De lá para cá inúmeras iniciativas foram tomadas no mesmo sentido. Por exemplo, o TRF da 4ª Região, através das resoluções 45 e 63 de 2018, estendeu os limites da 11ª Vara Federal de Curitiba, que é especializada em matéria ambiental, ao litoral paranaense, mesmo havendo uma vara federal em Paranaguá. No Rio de Janeiro, o TJ, em 12 de setembro de 2019, instalou a Vara Criminal Especializada no Combate ao Crime Organizado, com três juízes e competência territorial em todo o estado. As Varas de Execuções Penais atuam da mesma forma, competência jurisdicional além da comarca.

Nos estados de território maior, uma Vara certamente não será suficiente. Imagine-se na Bahia, cuja extensão alcança 567.295 km2, sendo maior do que a da Espanha. Uma vara apenas seria inviável. Mas uma Vara de Recursos Hídricos para as comarcas de cada bacia hidrográfica poderia ser um avanço inestimável na uniformização das decisões judiciais.
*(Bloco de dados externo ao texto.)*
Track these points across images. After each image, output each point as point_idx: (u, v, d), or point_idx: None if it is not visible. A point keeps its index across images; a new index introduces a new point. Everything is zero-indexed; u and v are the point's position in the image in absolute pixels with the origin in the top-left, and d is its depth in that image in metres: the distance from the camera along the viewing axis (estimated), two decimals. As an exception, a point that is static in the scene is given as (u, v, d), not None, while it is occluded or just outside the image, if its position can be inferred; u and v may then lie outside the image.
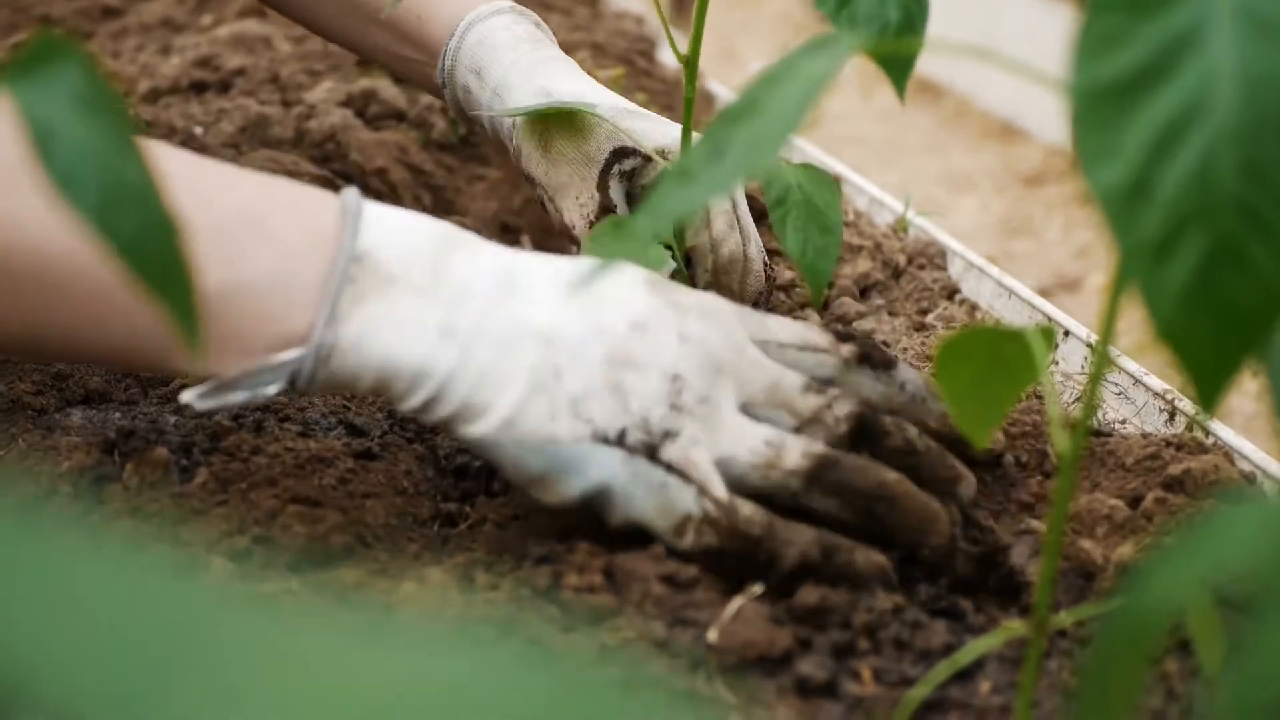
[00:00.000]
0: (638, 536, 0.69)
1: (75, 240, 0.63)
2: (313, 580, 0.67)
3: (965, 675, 0.63)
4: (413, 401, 0.68)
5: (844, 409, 0.70)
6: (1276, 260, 0.39)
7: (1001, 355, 0.52)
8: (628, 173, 0.98)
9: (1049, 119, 2.94)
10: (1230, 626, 0.53)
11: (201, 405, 0.68)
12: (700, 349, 0.69)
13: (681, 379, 0.68)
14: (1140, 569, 0.31)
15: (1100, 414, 0.90)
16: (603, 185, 0.97)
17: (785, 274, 1.07)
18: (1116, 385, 0.93)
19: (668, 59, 1.64)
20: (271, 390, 0.68)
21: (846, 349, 0.72)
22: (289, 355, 0.67)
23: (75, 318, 0.67)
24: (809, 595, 0.66)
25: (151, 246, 0.37)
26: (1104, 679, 0.29)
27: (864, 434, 0.70)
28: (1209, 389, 0.40)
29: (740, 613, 0.64)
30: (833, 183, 0.80)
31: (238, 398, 0.67)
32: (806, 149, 1.40)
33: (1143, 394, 0.91)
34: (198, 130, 1.28)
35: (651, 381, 0.68)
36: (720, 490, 0.67)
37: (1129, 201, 0.39)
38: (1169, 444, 0.74)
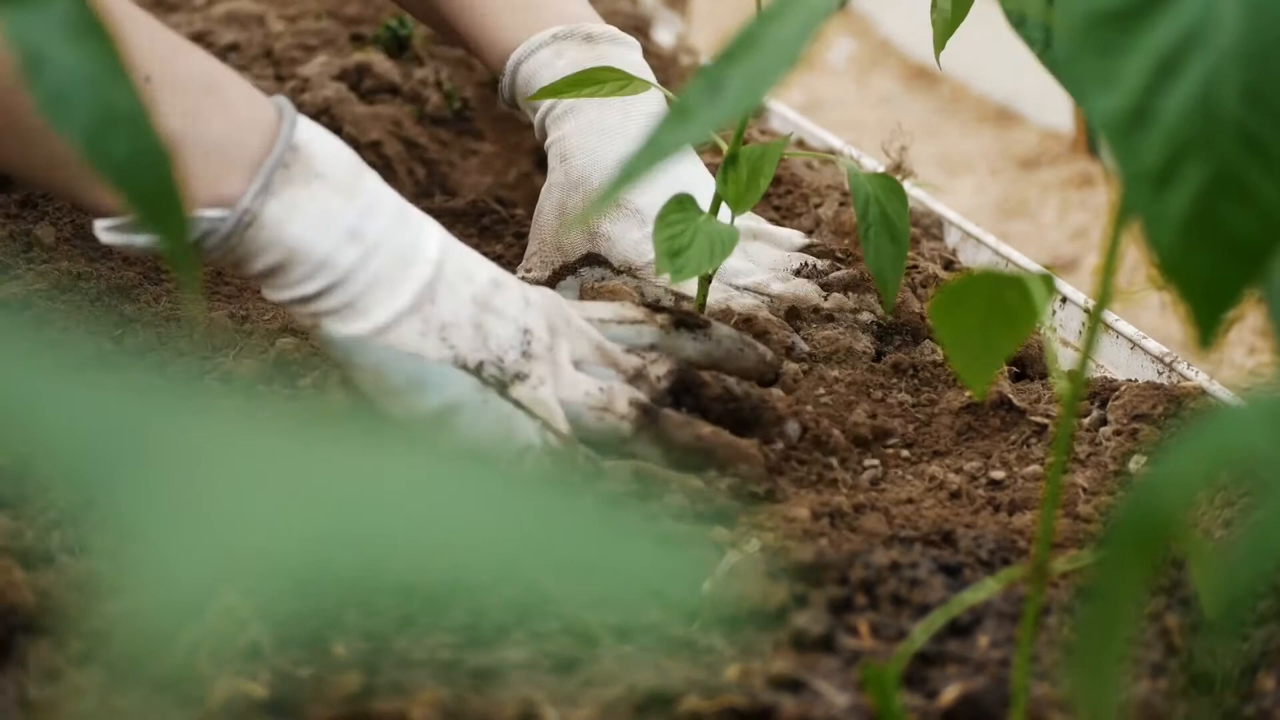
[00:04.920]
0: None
1: None
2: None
3: (964, 630, 0.63)
4: (305, 289, 0.72)
5: (662, 368, 0.78)
6: (1277, 189, 0.39)
7: (1001, 301, 0.51)
8: (596, 279, 0.94)
9: (1045, 103, 2.94)
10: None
11: (108, 239, 0.71)
12: (541, 311, 0.77)
13: (531, 332, 0.75)
14: (1151, 459, 0.31)
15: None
16: (555, 280, 0.95)
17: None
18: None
19: (663, 38, 1.63)
20: None
21: (662, 317, 0.80)
22: (213, 213, 0.71)
23: None
24: (804, 551, 0.66)
25: (144, 172, 0.36)
26: (1116, 563, 0.29)
27: (685, 388, 0.78)
28: (1207, 321, 0.40)
29: (735, 568, 0.64)
30: (902, 191, 0.85)
31: (142, 241, 0.71)
32: (806, 125, 1.40)
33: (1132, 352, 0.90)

A criação poderia dar-se por lei ou ato administrativo do TJ. Nesta última hipótese, bastaria especializar uma vara de determinada comarca. O juiz de Direito poderia ser auxiliado por um ou dois juízes, a depender do volume de serviço. Os assessores precisariam ser, obrigatoriamente, pessoas de áreas interdisciplinares, por exemplo, um agrônomo e um economista. O processo teria que ser eletrônico, exatamente pela dimensão territorial da vara especializada. Assumir os processos antigos ou aceitar apenas os novos é algo que deve ser decidido após um levantamento estatístico.

É isto possível? Sim, com certeza. É fácil? Não, com a mesma certeza. Haverá oposição de várias origens, inclusive daqueles que são contra qualquer iniciativa, mas não dão solução para coisa alguma. Todavia, o problema tem que ser enfrentado. Antes que seja tarde demais.